Comment construire des ponts entre l’école et les familles ? Comme rendre explicites les savoirs scolaires ? Corinne Gentilhomme, Nicole Béha, Muriel Ceccheto, Laura Muller, Marie-Odile Ott, Alice Marchal, Carine Christen, Magali Schreck, Jacqueline Kiechel, Anne Burgy et Laurence Prévost réfléchissent à ces questions, sur leur temps libre, depuis plus de vingt ans. De ces moments de réflexion sont nés les sacs à savoir. Des petits sacs contenant des livres, des jeux, des activités que l’élève apporte à la maison.
Le projet « sac à savoirs » est né de la persévérance de Corinne Gentilhomme, inspectrice de l’éducation nationale (IEN), et de plusieurs enseignantes volontaires qui se réunissent hors des temps institutionnel environ une fois par période, et ce, depuis une vingtaine d’années. Le projet des « sacs à savoirs » rassemblent des enseignantes de maternelle – dont certaines en Rep+, de sept circonscriptions du département du Haut-Rhin. Nicole Béha, Muriel Ceccheto, Laura Muller, Marie-Odile Ott, Alice Marchal, Carine Christen exercent dans les trois circonscriptions de Mulhouse. Magali Schreck à Colmar, Jacqueline Kiechel à Riedisheim, Anne Burgy à Wittenheim et Laurence Prévost à Illfurth.

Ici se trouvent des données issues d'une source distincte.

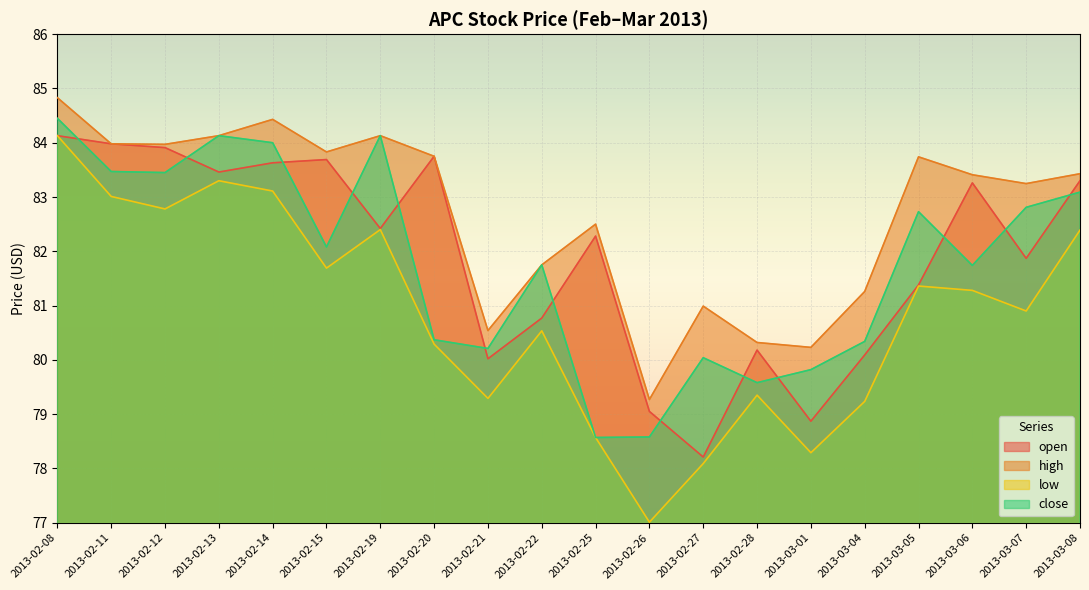

True or false: high and open intersect in this chart.

False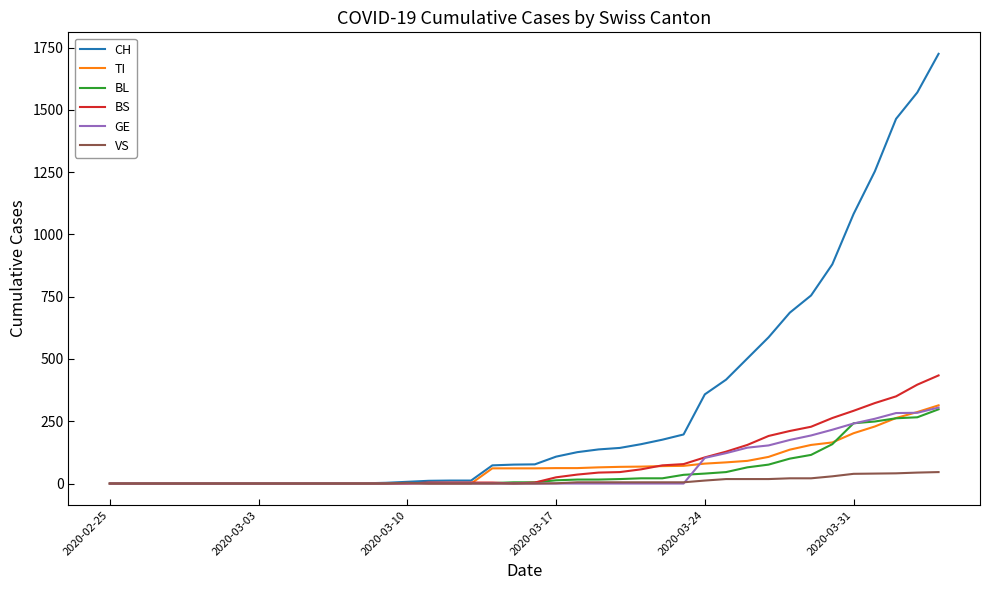

Which series has the largest total across all categories?

CH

L’IEN, aujourd’hui à la retraite, encadre ce groupe depuis le début. « Elle impulse, formalise et valorise les productions et les recherches par une mise en ligne régulière », expliquent les enseignantes.
Mais qu’est-ce donc que ces sacs à savoirs ? Ce sont de jolis sacs dans lesquels les enseignantes placent des jeux, des activités, des livres en lien avec un savoir travaillé en classe. « Chaque sac est construit au fil des apprentissages menés en classe. La stabilité des gestes professionnels et des outils /supports utilisés contribue à une meilleure conscientisation des savoirs par les élèves et une appropriation progressive de l’usage des critères de réussite ». Les élèves sont les acteurs principaux : selon l’âge, la composition des sacs se fera d’une manière plus ou moins autonome. Quant au choix des contenus des sacs, il se fait collectivement. « Il est important que les enfants se soient bien approprié les contenus avant le prêt », précise l’IEN. Pour les plus grands cette appropriation passe par une prise de notes au tableau des propositions des élèves avec une programmation des supports à construire, à partir des cartes des savoirs avec des affichages structurants… Pour les plus jeunes, cela passe par la verbalisation des apprentissages par l’enseignant et l’explicitation des contenus du sac en vue du prêt.
Chaque sac à savoirs est l’aboutissement d’un projet d’apprentissage – un par niveau – destiné à voyager dans les familles sous la forme de prêt. « Nous sommes dans une réflexion autour de la parentalité et la conception d’outils opérationnels », explique Corinne Gentilhomme. « Pour les parents, il s’agit de prendre conscience que les enfants apprennent au-delà du « faire ». Pour les enfants, c’est la possibilité de s’entraîner encore, de réussir et partager/expliciter ce qui a été appris en classe. Le vecteur langage est de ce point de vue essentiel ».
Sur le Digipad conçu par les enseignantes et l’IEN, plusieurs entrées sont possibles : par domaine, par thématique et par projets. « Les trois entrées correspondent aux choix de l’enseignant en lien avec sa programmation d’apprentissages ». Pour l’entrée « un domaine », il s’agit d’apprentissages ciblés – par exemple, les aimants, les pinces, l’alphabet – dans un seul domaine. L’entrée « domaines et thématique » se rapproche davantage du travail connu autour d’un thème – l’automne, l’hiver, la rentrée… – permettant de construire des apprentissages dans plusieurs domaines d’activités et ce, dans un temps imparti. Enfin, l’entrée par « projets » renvoie à un projet à plus long terme, souvent sur l’année scolaire.
« Ces différentes entrées permettent de ne pas uniquement travailler autour de thématiques comme c’est souvent le cas. Les sacs à savoirs assurent la lisibilité des apprentissages aux familles et une compréhension progressive des domaines d’apprentissage de l’école maternelle », explique Corinne Gentilhomme.
Le projet de sacs à savoirs, c’est la concrétisation d’un travail de réflexion sur les gestes professionnels pour mettre en œuvre une pédagogie explicite, c’est-à-dire « une conduite des séances d’apprentissage mobilisant les élèves au niveau cognitif, l’utilisation de supports et la conception de traces des apprentissages : cartes des attendus, cartes des savoirs, affichages, critères de réussite et évaluation positive… ».
Et pour que les savoirs restent vivaces, chaque sac continue à circuler tout au long de l’année, afin que les élèves réinvestissent régulièrement les apprentissages.